▶ _Exercise details_: Within the entries that follow, show each line where the word "already" occurs.

(Saved entries)
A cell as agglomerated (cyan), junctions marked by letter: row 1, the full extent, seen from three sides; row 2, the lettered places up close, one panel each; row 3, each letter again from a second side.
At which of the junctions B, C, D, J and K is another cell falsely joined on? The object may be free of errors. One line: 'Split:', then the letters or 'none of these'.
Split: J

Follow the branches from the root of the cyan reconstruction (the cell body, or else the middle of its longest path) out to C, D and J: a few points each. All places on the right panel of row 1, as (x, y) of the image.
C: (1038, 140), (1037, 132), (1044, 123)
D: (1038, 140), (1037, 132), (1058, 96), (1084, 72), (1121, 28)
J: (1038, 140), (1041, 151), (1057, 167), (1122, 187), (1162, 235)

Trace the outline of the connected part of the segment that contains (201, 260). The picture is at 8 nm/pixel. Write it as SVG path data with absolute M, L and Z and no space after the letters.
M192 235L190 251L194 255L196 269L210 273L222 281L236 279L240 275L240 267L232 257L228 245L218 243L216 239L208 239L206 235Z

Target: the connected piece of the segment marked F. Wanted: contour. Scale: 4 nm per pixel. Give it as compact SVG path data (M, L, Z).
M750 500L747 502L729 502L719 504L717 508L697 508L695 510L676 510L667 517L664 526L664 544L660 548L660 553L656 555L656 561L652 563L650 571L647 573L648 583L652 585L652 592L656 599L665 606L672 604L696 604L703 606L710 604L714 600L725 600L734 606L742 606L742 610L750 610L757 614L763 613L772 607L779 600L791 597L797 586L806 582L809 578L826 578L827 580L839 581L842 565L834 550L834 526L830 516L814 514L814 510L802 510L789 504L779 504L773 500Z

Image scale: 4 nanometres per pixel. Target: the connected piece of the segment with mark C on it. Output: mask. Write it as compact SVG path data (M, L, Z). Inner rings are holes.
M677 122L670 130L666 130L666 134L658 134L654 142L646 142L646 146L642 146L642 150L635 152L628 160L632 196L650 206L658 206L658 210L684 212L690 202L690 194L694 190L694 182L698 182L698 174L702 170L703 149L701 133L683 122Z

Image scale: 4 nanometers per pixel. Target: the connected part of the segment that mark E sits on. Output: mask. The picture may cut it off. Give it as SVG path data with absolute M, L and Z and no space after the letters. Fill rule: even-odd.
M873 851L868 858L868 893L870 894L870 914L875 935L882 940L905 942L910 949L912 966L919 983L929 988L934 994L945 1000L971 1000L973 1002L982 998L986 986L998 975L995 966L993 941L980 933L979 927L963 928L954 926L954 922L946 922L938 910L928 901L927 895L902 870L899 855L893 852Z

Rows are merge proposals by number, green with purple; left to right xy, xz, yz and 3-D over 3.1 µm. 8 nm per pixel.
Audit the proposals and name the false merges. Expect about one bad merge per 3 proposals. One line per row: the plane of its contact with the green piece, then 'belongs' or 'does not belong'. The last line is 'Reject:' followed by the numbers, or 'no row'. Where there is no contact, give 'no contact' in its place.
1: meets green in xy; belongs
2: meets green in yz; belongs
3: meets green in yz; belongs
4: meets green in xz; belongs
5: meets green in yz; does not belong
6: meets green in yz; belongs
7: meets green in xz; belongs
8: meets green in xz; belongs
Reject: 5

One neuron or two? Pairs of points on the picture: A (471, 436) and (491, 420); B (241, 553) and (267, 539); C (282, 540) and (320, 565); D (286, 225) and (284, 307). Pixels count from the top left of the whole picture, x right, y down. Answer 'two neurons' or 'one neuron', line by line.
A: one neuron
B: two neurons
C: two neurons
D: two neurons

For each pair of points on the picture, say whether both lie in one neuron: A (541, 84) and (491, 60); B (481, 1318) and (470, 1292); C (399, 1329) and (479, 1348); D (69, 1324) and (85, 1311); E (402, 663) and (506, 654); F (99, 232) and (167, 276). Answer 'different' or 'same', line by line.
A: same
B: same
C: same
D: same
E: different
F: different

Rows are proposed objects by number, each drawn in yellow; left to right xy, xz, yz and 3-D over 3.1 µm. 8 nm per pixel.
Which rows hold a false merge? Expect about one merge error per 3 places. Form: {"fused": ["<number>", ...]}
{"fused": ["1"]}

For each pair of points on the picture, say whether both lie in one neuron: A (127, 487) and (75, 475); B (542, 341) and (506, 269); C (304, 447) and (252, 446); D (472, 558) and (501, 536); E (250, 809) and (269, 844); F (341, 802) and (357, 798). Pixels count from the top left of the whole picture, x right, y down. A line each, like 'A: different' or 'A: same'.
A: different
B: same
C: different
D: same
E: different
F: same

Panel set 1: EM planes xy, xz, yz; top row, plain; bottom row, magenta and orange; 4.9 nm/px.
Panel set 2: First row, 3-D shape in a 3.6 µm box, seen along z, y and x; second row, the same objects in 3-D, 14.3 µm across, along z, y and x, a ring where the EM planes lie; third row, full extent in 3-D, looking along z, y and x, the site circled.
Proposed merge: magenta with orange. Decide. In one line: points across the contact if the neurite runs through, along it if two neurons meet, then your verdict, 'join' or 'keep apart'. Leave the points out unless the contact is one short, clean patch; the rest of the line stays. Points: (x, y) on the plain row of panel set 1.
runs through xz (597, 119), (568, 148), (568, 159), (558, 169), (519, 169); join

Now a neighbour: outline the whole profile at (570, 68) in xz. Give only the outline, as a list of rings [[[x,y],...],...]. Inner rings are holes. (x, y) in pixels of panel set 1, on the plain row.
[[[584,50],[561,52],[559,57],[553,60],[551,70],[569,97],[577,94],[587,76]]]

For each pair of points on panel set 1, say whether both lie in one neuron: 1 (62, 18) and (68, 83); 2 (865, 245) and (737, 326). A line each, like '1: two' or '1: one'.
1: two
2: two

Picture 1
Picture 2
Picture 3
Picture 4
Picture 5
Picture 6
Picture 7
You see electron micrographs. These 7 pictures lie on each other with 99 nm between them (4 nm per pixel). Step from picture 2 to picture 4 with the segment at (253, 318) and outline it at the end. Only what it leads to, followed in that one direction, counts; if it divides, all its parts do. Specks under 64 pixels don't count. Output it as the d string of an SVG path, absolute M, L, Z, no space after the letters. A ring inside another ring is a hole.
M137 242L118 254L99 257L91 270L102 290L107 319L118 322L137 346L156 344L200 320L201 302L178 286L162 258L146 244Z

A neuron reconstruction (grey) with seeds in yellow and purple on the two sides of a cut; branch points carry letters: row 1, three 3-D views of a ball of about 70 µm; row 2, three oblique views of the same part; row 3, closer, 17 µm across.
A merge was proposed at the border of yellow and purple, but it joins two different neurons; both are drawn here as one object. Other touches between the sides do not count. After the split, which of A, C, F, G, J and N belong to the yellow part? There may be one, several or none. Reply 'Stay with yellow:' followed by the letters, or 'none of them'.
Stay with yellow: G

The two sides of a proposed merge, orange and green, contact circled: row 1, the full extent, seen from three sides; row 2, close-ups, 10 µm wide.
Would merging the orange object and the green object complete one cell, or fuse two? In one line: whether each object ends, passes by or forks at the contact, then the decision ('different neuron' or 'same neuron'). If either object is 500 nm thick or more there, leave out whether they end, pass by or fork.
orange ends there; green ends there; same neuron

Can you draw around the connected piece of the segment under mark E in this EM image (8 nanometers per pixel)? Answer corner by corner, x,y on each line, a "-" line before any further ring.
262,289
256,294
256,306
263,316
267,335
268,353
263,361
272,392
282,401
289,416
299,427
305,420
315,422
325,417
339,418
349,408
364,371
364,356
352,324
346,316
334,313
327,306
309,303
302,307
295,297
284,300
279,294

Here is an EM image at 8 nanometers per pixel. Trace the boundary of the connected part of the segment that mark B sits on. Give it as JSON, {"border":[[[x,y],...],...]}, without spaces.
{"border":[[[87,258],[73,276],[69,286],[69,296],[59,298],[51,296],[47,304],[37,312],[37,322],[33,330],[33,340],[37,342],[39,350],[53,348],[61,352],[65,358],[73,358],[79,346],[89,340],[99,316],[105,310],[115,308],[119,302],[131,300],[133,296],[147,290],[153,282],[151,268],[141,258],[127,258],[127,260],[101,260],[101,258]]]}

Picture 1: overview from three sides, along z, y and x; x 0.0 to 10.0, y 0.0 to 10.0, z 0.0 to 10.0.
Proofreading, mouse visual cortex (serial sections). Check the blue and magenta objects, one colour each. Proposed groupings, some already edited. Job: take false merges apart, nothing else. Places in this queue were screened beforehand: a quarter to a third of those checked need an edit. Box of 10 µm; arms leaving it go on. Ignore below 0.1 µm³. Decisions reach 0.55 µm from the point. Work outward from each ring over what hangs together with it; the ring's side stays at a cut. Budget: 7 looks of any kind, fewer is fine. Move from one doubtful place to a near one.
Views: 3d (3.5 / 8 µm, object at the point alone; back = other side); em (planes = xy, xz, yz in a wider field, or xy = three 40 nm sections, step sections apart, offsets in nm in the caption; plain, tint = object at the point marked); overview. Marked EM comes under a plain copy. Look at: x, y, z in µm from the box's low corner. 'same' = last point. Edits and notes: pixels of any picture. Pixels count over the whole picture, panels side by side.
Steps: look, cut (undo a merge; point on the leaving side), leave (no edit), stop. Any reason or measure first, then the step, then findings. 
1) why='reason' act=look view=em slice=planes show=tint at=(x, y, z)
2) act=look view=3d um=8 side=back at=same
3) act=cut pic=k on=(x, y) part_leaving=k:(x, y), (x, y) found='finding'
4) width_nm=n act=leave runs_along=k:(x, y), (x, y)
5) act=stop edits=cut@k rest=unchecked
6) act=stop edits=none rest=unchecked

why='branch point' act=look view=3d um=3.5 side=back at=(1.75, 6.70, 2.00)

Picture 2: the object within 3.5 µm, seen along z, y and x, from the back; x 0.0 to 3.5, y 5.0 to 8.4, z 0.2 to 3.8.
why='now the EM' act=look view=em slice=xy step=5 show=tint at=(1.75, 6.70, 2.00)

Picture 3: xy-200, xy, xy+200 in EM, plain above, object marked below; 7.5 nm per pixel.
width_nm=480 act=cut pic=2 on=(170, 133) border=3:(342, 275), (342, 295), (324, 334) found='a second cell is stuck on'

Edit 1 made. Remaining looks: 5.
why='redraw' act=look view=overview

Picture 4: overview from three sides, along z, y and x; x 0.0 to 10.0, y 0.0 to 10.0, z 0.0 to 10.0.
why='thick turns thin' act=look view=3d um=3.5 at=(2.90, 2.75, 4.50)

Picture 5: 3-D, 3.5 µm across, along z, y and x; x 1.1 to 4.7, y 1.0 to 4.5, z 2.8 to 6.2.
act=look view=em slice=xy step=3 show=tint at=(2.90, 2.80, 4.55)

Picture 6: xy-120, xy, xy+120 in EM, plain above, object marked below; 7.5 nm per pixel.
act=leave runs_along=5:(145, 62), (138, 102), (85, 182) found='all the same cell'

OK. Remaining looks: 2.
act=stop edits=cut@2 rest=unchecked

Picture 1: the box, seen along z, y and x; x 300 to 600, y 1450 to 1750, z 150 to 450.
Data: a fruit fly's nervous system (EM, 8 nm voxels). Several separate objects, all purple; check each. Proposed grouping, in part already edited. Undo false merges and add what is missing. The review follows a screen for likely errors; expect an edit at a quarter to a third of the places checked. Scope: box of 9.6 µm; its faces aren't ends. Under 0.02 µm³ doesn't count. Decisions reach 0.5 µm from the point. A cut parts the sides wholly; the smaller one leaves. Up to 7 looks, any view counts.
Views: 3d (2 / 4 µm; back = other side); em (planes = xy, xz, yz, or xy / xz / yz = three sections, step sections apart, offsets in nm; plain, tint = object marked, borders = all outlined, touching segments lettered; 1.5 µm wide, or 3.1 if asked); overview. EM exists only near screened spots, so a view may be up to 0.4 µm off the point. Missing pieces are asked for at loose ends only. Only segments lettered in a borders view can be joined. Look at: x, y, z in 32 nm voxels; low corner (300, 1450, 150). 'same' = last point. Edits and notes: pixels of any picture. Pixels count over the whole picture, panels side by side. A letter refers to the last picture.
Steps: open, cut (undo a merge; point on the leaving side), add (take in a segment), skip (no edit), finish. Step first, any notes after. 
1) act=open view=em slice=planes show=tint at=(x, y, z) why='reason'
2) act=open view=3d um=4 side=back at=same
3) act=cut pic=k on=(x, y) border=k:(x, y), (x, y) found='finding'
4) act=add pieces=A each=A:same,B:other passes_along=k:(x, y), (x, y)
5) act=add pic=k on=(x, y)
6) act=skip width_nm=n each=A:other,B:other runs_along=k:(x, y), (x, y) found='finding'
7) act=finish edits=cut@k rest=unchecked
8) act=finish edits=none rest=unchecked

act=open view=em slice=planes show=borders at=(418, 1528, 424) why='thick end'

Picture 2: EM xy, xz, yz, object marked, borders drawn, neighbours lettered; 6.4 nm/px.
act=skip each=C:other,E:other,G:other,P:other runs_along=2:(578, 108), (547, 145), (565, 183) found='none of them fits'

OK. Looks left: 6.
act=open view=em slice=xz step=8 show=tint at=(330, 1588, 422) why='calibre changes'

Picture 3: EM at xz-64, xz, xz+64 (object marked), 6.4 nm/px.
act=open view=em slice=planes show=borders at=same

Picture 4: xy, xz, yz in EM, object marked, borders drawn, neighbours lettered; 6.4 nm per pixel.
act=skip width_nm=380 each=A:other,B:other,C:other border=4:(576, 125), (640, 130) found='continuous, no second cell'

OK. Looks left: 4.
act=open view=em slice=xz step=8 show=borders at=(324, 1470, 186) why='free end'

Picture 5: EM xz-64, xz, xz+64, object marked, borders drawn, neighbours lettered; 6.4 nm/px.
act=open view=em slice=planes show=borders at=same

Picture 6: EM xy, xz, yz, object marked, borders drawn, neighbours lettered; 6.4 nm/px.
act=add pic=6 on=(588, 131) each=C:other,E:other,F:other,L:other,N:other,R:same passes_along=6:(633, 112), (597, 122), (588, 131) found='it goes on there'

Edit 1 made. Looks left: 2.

▶ _Answer to the exercise_:
Proofreading, mouse visual cortex (serial sections). Check the blue and magenta objects, one colour each. Proposed groupings, some already edited. Job: take false merges apart, nothing else. Places in this queue were screened beforehand: a quarter to a third of those checked need an edit. Box of 10 µm; arms leaving it go on. Ignore below 0.1 µm³. Decisions reach 0.55 µm from the point. Work outward from each ring over what hangs together with it; the ring's side stays at a cut. Budget: 7 looks of any kind, fewer is fine. Move from one doubtful place to a near one.
Data: a fruit fly's nervous system (EM, 8 nm voxels). Several separate objects, all purple; check each. Proposed grouping, in part already edited. Undo false merges and add what is missing. The review follows a screen for likely errors; expect an edit at a quarter to a third of the places checked. Scope: box of 9.6 µm; its faces aren't ends. Under 0.02 µm³ doesn't count. Decisions reach 0.5 µm from the point. A cut parts the sides wholly; the smaller one leaves. Up to 7 looks, any view counts.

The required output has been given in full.